Local and global references with UnboundLocalError

2019-07-13 19:12发布

问题:

I don't quite understand why the code

def f():
    print(s)

s = "foo"
f()

runs perfectly fine but

def f():
    print(s)
    s = "bar"

s = "foo"
f()

gives me UnboundLocalError. I know that I can fix this by declaring s as a global variable inside the function or by simply passing s an an argument into the function.

Still I don't understand how python seemingly knows whether or not s is referenced inside the function before the line has been executed? Does python make some sort of list of all local variable references when the function is read into the global frame?

回答1:

Other answers have focused on the practical aspects of this but have not actually answered the question you asked.

Yes, the Python compiler tracks which variables are assigned when it is compiling a code block (such as in a def). If a name is assigned to in a block, the compiler marks it as local.Take a look at function.__code__.co_varnames to see which variables the compiler has identified.

## Material provided

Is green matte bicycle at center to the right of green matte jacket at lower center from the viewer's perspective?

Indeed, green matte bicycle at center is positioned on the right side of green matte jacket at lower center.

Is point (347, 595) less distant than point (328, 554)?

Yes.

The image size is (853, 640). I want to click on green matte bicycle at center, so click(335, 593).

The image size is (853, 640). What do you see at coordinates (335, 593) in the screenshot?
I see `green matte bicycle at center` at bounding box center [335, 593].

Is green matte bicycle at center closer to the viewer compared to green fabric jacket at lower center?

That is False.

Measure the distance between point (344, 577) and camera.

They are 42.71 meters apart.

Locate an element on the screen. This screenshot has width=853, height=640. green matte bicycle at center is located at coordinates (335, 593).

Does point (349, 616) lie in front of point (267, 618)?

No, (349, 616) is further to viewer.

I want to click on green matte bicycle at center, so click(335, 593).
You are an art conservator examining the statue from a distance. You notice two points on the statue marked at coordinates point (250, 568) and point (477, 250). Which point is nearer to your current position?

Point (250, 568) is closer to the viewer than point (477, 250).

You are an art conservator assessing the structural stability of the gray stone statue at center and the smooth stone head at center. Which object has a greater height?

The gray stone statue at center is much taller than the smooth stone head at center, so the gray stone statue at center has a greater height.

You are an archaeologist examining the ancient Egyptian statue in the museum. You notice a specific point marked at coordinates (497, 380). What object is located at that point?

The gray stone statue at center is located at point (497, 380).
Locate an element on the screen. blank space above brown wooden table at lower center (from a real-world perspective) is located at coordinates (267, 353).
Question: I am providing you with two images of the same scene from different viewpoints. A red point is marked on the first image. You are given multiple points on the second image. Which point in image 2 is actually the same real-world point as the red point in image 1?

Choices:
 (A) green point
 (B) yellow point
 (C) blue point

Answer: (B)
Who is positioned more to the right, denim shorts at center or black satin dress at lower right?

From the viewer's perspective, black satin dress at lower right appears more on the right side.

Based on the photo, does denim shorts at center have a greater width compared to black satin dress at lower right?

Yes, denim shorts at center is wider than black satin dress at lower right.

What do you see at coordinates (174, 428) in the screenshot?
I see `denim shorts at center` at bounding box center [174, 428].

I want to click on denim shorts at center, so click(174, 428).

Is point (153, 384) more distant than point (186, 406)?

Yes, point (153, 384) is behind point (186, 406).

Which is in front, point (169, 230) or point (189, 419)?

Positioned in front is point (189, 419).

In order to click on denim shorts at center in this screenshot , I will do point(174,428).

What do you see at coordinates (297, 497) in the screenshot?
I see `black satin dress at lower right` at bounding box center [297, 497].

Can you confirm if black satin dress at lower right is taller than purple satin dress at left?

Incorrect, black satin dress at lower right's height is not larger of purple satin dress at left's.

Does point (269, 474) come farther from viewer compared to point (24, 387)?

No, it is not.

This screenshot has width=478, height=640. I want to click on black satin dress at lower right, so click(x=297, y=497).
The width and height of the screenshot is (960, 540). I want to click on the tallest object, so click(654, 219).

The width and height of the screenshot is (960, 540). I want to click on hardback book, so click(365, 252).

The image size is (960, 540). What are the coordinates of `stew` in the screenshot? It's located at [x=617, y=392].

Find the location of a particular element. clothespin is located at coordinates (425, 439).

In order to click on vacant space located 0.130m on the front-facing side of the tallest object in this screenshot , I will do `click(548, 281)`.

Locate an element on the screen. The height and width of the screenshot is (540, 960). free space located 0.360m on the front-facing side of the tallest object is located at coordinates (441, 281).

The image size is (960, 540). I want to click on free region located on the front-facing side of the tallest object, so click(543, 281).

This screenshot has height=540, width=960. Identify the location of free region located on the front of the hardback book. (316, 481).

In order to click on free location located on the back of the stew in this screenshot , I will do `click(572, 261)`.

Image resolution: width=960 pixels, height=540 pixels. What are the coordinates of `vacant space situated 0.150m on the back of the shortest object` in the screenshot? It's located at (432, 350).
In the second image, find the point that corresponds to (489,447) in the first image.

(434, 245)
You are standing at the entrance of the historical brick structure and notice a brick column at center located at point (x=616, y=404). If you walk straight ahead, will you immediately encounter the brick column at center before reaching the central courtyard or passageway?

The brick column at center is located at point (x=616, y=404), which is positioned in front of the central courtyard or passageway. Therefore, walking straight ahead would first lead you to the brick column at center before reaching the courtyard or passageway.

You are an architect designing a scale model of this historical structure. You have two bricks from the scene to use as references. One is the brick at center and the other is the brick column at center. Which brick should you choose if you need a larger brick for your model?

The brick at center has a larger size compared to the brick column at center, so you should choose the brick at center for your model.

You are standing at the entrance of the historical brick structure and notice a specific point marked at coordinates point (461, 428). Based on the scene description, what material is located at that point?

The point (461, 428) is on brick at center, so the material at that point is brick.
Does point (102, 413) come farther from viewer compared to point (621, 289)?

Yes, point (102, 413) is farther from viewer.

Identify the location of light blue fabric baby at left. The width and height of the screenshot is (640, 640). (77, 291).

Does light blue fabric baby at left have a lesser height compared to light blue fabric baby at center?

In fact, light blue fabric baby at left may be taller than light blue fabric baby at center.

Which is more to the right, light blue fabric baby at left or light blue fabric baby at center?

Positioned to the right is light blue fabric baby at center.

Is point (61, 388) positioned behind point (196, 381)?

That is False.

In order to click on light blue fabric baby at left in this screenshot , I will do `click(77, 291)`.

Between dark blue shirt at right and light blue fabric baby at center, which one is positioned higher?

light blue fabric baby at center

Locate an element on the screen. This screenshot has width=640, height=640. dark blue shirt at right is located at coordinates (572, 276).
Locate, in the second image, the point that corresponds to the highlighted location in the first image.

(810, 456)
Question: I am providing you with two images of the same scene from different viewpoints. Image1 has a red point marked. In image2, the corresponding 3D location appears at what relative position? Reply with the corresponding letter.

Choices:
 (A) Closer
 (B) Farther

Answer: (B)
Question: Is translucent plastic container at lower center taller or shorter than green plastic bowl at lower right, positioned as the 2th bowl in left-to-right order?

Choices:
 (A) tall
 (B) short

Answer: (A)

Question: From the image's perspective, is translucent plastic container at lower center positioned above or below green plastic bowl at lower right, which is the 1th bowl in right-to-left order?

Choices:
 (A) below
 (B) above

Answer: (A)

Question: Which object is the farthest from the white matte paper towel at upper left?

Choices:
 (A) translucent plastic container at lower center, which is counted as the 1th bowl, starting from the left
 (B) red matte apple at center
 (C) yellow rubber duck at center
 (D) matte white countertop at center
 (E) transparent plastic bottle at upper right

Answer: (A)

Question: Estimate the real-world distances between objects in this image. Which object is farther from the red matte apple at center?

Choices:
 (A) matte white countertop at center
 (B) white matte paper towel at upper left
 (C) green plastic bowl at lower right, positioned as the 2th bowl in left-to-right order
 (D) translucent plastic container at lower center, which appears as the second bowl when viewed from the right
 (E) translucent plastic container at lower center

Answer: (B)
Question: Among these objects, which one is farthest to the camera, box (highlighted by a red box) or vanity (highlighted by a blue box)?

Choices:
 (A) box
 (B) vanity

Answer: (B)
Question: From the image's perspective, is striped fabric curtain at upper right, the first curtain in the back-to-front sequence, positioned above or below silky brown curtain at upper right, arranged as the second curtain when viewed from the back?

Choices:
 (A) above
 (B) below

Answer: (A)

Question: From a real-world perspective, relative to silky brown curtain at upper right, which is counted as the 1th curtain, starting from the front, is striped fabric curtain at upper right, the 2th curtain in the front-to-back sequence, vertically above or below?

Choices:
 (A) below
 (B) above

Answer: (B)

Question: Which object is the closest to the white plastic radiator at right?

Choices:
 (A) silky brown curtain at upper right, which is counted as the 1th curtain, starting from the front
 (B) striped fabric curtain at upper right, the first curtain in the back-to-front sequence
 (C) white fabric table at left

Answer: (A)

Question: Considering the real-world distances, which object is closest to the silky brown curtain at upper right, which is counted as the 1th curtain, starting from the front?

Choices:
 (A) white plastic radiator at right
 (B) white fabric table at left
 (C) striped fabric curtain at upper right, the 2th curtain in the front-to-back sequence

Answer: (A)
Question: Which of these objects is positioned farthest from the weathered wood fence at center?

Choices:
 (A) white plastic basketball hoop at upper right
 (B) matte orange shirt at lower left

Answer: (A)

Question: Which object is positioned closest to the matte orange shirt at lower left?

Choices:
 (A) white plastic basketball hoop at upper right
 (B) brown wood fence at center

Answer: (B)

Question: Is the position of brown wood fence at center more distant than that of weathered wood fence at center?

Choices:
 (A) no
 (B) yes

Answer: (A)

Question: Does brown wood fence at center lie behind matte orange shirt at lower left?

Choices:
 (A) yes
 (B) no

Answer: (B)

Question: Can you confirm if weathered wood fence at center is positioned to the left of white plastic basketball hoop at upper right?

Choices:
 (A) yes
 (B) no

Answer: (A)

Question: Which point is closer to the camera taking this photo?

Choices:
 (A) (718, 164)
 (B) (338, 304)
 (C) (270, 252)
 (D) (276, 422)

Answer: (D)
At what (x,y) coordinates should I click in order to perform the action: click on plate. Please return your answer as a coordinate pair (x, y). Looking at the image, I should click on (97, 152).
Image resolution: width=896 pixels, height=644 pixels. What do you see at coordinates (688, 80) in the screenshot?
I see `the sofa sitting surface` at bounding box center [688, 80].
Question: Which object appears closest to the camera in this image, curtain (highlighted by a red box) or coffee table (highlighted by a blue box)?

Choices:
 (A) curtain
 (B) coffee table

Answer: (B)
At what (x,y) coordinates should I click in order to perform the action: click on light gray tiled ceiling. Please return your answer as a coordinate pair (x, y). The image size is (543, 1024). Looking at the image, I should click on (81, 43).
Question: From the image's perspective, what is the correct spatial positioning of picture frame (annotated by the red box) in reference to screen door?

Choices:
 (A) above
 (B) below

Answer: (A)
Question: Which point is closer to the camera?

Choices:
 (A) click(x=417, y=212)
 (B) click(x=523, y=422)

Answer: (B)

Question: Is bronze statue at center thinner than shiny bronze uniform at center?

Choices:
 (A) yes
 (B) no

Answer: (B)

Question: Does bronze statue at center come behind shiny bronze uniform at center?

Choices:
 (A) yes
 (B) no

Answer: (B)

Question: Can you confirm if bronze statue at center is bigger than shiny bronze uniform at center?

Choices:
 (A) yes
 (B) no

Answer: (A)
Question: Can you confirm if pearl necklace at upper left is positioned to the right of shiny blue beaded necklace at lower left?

## Work required
Rename "compiler" to "interpreter" throughout the stretch of the UnboundLocalError text from "Other answers have" through "compiler has identified.", and write out that stretch with the change. For what follows, rely only on the UnboundLocalError text and not on the records.

## Result of the exercise
Other answers have focused on the practical aspects of this but have not actually answered the question you asked.

Yes, the Python interpreter tracks which variables are assigned when it is compiling a code block (such as in a def). If a name is assigned to in a block, the interpreter marks it as local.Take a look at function.__code__.co_varnames to see which variables the interpreter has identified.